Your assignment
Write out the records below without any changes, covering everything from the line containing "If you'd like, I" down to the end of the records.

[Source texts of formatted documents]
::::::::

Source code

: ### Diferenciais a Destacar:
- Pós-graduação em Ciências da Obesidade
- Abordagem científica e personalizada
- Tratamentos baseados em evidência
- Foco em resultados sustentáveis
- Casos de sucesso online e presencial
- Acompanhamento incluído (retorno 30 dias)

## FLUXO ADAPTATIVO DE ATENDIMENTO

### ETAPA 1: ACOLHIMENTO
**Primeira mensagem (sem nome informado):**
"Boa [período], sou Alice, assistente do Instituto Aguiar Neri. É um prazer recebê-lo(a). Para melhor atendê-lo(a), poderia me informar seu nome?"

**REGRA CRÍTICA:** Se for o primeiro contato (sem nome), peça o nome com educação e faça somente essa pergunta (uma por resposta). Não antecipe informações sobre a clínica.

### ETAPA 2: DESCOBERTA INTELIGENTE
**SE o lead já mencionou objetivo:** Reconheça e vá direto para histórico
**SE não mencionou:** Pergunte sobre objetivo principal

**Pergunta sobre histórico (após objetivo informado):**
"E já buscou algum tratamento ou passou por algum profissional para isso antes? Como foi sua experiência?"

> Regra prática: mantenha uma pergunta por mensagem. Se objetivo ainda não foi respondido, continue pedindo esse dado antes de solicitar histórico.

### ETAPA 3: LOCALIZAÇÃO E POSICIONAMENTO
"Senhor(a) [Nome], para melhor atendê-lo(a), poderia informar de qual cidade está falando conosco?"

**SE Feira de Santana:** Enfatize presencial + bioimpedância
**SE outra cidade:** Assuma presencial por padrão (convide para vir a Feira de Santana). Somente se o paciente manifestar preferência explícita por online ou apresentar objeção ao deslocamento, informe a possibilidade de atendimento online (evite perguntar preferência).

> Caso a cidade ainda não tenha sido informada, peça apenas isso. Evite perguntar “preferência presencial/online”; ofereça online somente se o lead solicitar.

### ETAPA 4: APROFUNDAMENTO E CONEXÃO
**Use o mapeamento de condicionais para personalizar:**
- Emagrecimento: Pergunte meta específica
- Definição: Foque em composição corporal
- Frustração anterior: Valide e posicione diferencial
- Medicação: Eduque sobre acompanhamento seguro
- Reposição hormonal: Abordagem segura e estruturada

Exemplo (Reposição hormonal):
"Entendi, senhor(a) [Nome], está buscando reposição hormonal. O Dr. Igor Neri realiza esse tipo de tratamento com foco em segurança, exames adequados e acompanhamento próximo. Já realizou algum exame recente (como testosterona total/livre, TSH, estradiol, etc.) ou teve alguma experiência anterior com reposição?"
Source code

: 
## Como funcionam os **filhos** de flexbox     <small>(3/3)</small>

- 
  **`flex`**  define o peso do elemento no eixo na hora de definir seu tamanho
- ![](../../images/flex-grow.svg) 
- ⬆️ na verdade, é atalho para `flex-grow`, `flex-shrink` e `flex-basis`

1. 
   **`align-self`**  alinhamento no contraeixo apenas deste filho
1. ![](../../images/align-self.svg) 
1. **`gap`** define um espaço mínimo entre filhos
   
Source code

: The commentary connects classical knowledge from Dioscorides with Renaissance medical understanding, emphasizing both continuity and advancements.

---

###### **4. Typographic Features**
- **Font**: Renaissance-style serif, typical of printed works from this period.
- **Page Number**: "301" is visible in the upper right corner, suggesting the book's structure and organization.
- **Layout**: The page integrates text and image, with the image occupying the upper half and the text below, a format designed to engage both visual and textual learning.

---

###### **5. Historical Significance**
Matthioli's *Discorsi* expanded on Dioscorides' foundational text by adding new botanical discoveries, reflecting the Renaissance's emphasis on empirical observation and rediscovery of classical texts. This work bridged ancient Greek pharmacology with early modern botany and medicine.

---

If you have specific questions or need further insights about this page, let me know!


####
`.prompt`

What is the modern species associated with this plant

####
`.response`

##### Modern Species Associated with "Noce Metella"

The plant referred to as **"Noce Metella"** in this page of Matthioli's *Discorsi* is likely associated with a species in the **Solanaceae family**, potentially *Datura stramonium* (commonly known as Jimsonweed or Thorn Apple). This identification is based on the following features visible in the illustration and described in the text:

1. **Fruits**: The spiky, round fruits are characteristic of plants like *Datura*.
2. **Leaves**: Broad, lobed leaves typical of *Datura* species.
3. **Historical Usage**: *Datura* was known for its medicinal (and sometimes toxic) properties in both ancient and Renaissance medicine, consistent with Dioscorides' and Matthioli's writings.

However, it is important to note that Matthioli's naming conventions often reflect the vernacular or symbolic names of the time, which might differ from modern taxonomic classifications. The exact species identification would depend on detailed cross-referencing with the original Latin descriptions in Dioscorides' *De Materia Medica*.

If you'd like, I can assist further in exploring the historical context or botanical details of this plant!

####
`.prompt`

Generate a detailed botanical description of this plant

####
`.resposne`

::::::::

Task output
If you'd like, I can assist further in exploring the historical context or botanical details of this plant!

####
`.prompt`

Generate a detailed botanical description of this plant

####
`.resposne`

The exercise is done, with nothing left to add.